A população carcerária atual ultrapassa 130 mil presos, para pouco mais de 60 mil vagas, e existem 250 mil mandados de prisão a serem cumpridos.
Esse triste quadro obriga a investir na área prisional, mas só construir presídios não resolverá o problema, cujo deslinde passa preferencialmente pelos recursos dirigidos a educação, saúde, habitação, justa distribuição da renda e saneamento básico, os melhores antídotos na prevenção da criminalidade.
Mas é necessário também direcionar investimentos para situações críticas do sistema prisional, em especial nas grandes prisões, ingovernáveis e inadministráveis, e que desrespeitam as recomendações internacionais de 600 presos, no máximo, por estabelecimento.
Por outra parte, como já sugere o Evangelho, urge separar o joio do trigo. Ou seja, o criminoso primário não pode conviver com o reincidente; o perigoso, com quem não oferece maiores riscos ao seu próximo, oferecendo-se a todos oportunidade de trabalho, educação e capacitação profissional e assegurando-lhes o retorno à liberdade como cidadãos úteis, pois um bom sistema penitenciário é fator de segurança da sociedade.

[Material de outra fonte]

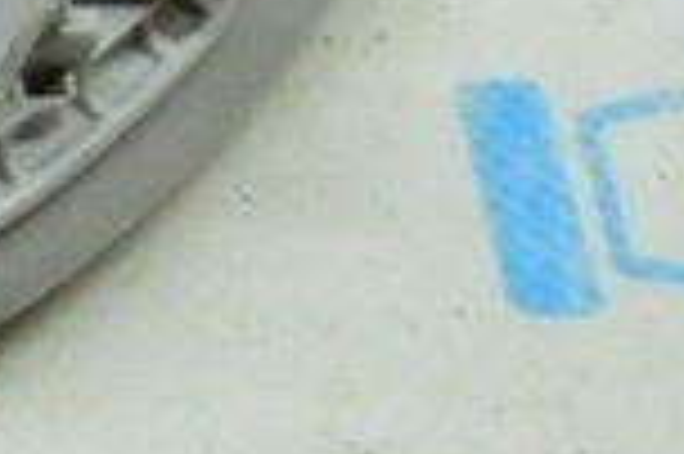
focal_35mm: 263
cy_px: -447
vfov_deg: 5.1
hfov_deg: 7.1
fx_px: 4992
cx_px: -1328
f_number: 4
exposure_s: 1/800
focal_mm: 26
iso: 6400
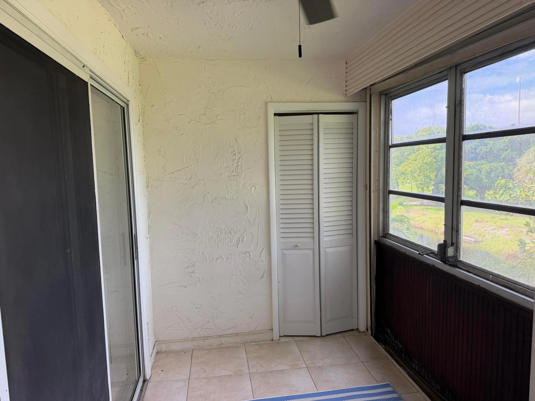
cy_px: 200
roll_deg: +2.8
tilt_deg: -4.7
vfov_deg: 56.8
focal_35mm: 24
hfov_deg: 71.6
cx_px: 268
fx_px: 371
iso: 125
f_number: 1.78
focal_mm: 6.76
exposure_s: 1/190
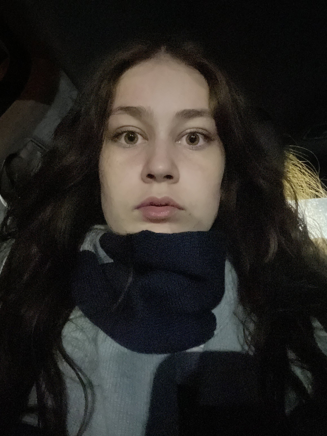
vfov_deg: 60.0
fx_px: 378
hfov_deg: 46.8
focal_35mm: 30
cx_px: 164
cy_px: 218
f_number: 2.2
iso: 2000
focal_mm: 2.71
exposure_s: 1/15
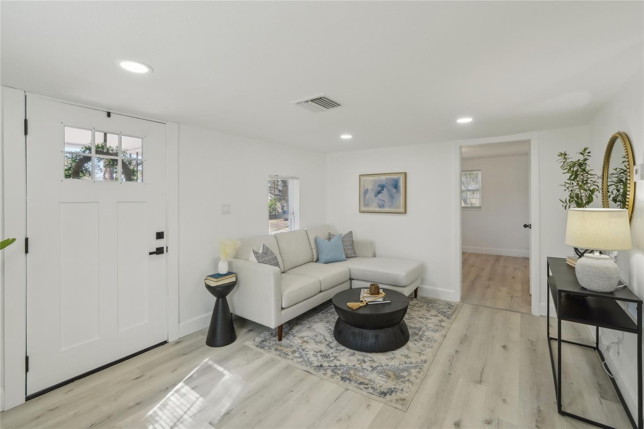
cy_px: 214
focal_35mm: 15
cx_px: 322
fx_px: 268
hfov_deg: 100.4
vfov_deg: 77.3
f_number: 8
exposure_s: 1/60
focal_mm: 10
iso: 400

Finalmente, é fundamental o envolvimento da comunidade, por meio de suas lideranças, dos empresários, dos trabalhadores e das igrejas. E o instrumento legal para que isso ocorra são os Conselhos da Comunidade, ainda pouco utilizados e que em muito poderão aperfeiçoar o sistema carcerário brasileiro.

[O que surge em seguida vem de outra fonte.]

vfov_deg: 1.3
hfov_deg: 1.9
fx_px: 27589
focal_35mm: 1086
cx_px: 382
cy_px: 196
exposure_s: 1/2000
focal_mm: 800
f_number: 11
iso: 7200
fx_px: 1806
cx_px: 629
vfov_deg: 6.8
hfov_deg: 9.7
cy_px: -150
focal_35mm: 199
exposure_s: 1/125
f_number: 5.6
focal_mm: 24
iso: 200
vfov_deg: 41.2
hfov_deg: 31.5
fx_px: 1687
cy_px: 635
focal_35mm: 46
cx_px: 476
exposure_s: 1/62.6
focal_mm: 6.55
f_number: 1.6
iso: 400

Neste momento de recrudescimento da criminalidade violenta, de aumento do crime organizado e do narcotráfico, é importante não perder a razão e não pensar que a violência do crime deve ser respondida com a violência do Estado, em círculo vicioso que sacrifica vidas humanas.
O melhor caminho é o reconhecimento das nossas terríveis desigualdades sociais, o fim da impunidade, a presença permanente da polícia nas ruas, uma Justiça célere e uma discussão racional sobre a melhor forma de controle da criminalidade, por meio de um debate democrático com toda a sociedade brasileira.

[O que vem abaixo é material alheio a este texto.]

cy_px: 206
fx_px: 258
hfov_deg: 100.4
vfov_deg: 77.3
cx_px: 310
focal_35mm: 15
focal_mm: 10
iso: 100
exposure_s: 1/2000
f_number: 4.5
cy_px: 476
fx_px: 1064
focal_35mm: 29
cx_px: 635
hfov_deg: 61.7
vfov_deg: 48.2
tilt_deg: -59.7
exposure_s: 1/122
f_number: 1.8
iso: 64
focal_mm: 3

Em São Paulo, o governo do Estado tem pautado sua conduta por uma ação disciplinadora, mas recusando-se terminantemente a empregar a violência, resolvendo as situações de conflito com negociações, sem nunca abrir mão da autoridade nem da punição dos transgressores.
A nova política penitenciária, paralelamente à construção de nove unidades prisionais, almeja desativar todo o complexo do Carandiru, começando pela Casa de Detenção, palco de tragédias e que contraria a lógica, o bom senso e as normas técnicas internacionais. A par disso, o Estado está construindo estabelecimentos semi-abertos com a mão-de-obra de preso, estimulando ao máximo a participação da comunidade e do empresariado, mercê de convênios com a Fiesp, e procurando enfatizar a importância e a relevância da formação e capacitação do pessoal penitenciário.
Os frutos virão se conservarmos a razão na abordagem desse complexo problema e mantivermos íntegros os fundamentos últimos dessa nova política: segurança da sociedade e respeito incondicional à pessoa humana.